2. 7036 sayılı Kanun'un "Dava şartı olarak arabuluculuk" kenar başlıklı 3 üncü maddesinin birinci fıkrasına göre "Kanuna, ... veya toplu ... sözleşmesine dayanan işçi veya işveren alacağı ve tazminatı ile işe iade talebiyle açılan davalarda, arabulucuya başvurulmuş olması dava şartıdır." Maddenin ikinci fıkrasında ise "... Arabulucuya başvurulmadan dava açıldığının anlaşılması hâlinde herhangi bir işlem yapılmaksızın davanın dava şartı yokluğu sebebiyle usulden reddine karar verilir." düzenlemesi yer almaktadır.
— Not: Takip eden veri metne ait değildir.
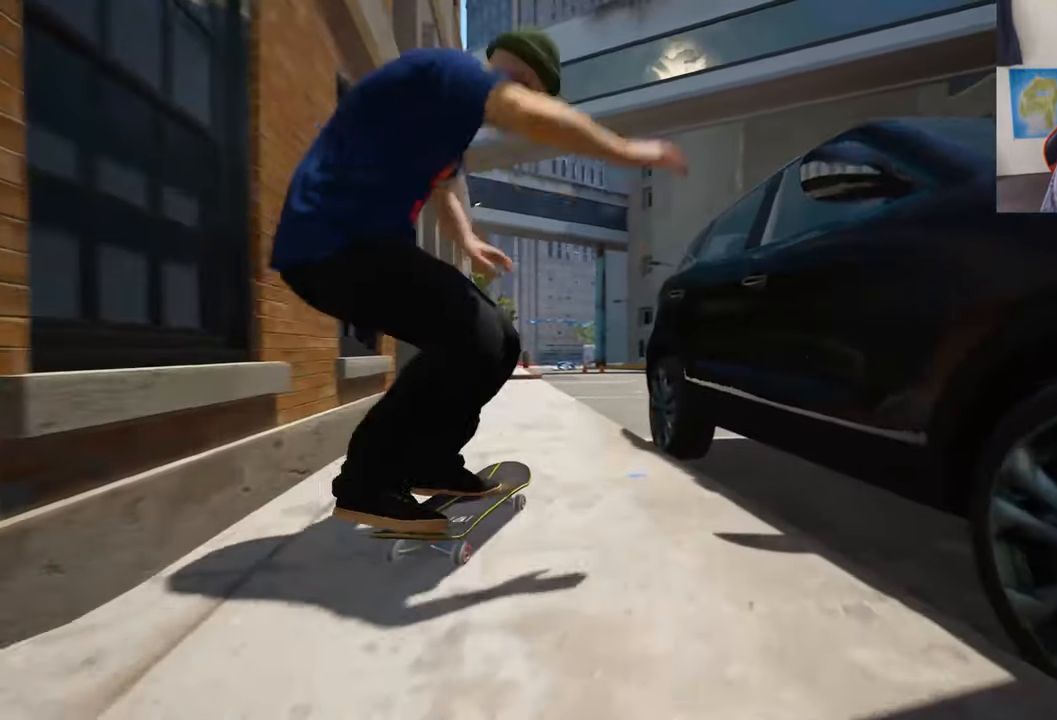
{"dt_ms": 500, "buttons": [], "left_stick": "center", "right_stick": "center", "events": []}
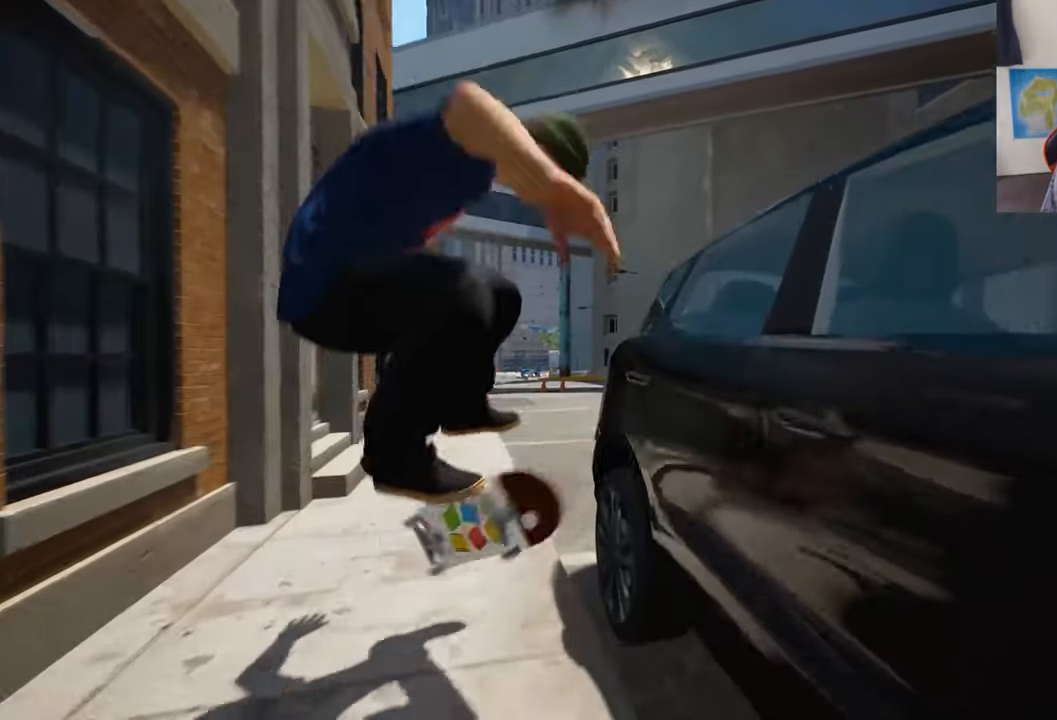
{"dt_ms": 500, "buttons": ["R2"], "left_stick": "center", "right_stick": "center", "events": [[34, "right_stick", "up"], [184, "right_stick", "center"], [484, "R2", "down"]]}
3. Davacı vekilince dava açılmadan önce arabulucuya başvurulmuş, sürecin anlaşamama ile sonuçlanması üzerine son tutanak dava dilekçesine eklenerek dava açılmıştır. Arabuluculuk faaliyeti, tarafların anlaşamadığına ilişkin düzenlenen son tutanak tarihinden önce muaccel olan alacaklar için gerçekleştirilmiştir.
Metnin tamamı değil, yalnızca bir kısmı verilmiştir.